Treaty of Jassy
- The region ceded to Russia (striped)
- Type: Peace treaty
- Signed: 9 January 1792 (Gregorian cal.); 29 December 1791 (Julian cal.).
- Location: Iași, Moldavia
- Signatories: Alexander Bezborodko; Koca Yusuf Pasha;
- Parties: Russian Empire; Ottoman Empire;
- Languages: Russian, Ottoman Turkish

= Treaty of Jassy =

1792 treaty between Russia and the Ottoman Empire

The Treaty of Jassy, signed at Iași (Jassy) in Moldavia (present-day Romania), was a pact between the Russian and Ottoman Empires ending the Russo-Turkish War of 1787–92 and confirming Russia's increasing dominance in the Black Sea.

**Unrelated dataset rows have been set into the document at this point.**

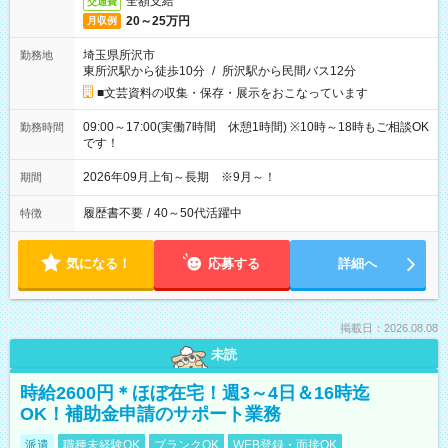
全額支給
交通費
20～25万円
月収例
埼玉県所沢市
勤務地
東所沢駅から徒歩10分
/
所沢駅から民間バス12分
■文芸資料の収集・保存・展示をおこなっています
09:00～17:00(実働7時間 休憩1時間) ※10時～18時もご相談OK
勤務時間
です！
2026年09月上旬～長期 ※9月～！
期間
履歴書不要
/
40～50代活躍中
特徴
気になる！
応募する
詳細へ
掲載日：2026.08.08
未読
時給2600円＊ほぼ在宅！週3～4日＆16時迄
OK！補助金申請のサポート業務
派遣
職種未経験OK
ブランクOK
WEB登録・面接OK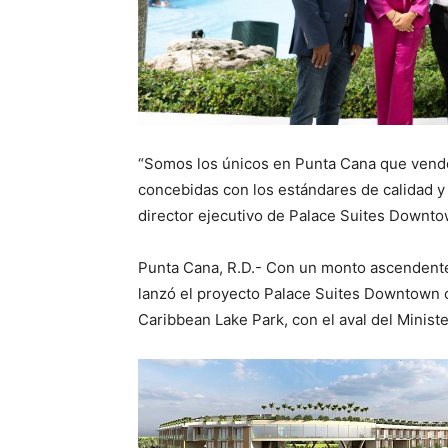
“Somos los únicos en Punta Cana que venden
concebidas con los estándares de calidad y 
director ejecutivo de Palace Suites Downt
Punta Cana, R.D.- Con un monto ascendente
lanzó el proyecto Palace Suites Downtown c
Caribbean Lake Park, con el aval del Minis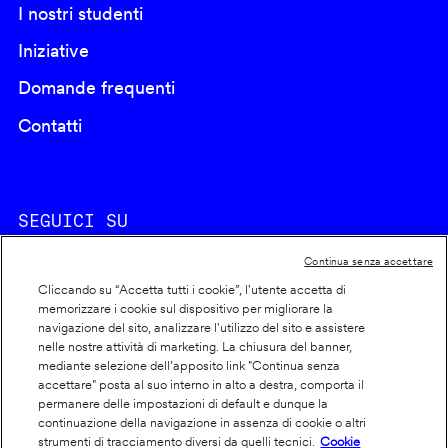
I nostri studenti
Iniziative
Domande frequenti
Contatti
SEGUICI SU
Continua senza accettare
Cliccando su “Accetta tutti i cookie”, l'utente accetta di
memorizzare i cookie sul dispositivo per migliorare la
navigazione del sito, analizzare l'utilizzo del sito e assistere
nelle nostre attività di marketing. La chiusura del banner,
Footer
Cookie policy
mediante selezione dell’apposito link "Continua senza
accettare" posta al suo interno in alto a destra, comporta il
info
Dichiarazione di accessibilità
permanere delle impostazioni di default e dunque la
Privacy
continuazione della navigazione in assenza di cookie o altri
strumenti di tracciamento diversi da quelli tecnici.
Cookie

The treaty was signed on 9 January 1792 (O.S.: 29 December 1791) by Grand Vizier Koca Yusuf Pasha and Prince Bezborodko (who had succeeded Prince Potemkin as the head of the Russian delegation when Potemkin died). It confirmed the Treaty of Küçük Kaynarca of 1774, wherein the Ottomans had ceded suzerainty over the Crimean Khanate to Russia. Yedisan (the territory between the Dniester and the Southern Bug rivers) was transferred to Russia, establishing the Dniester as the Russo-Turkish frontier in Europe, while leaving the Asiatic frontier (Kuban River) unchanged. The Ottomans also acknowledged Georgia (the Kingdom of Kartli-Kakheti) as a Russian protectorate.

The signing of peace was strongly influenced by the storming of the Ottoman fortress of Izmail by commander Alexander Vasilyevich Suvorov-Rymniksky.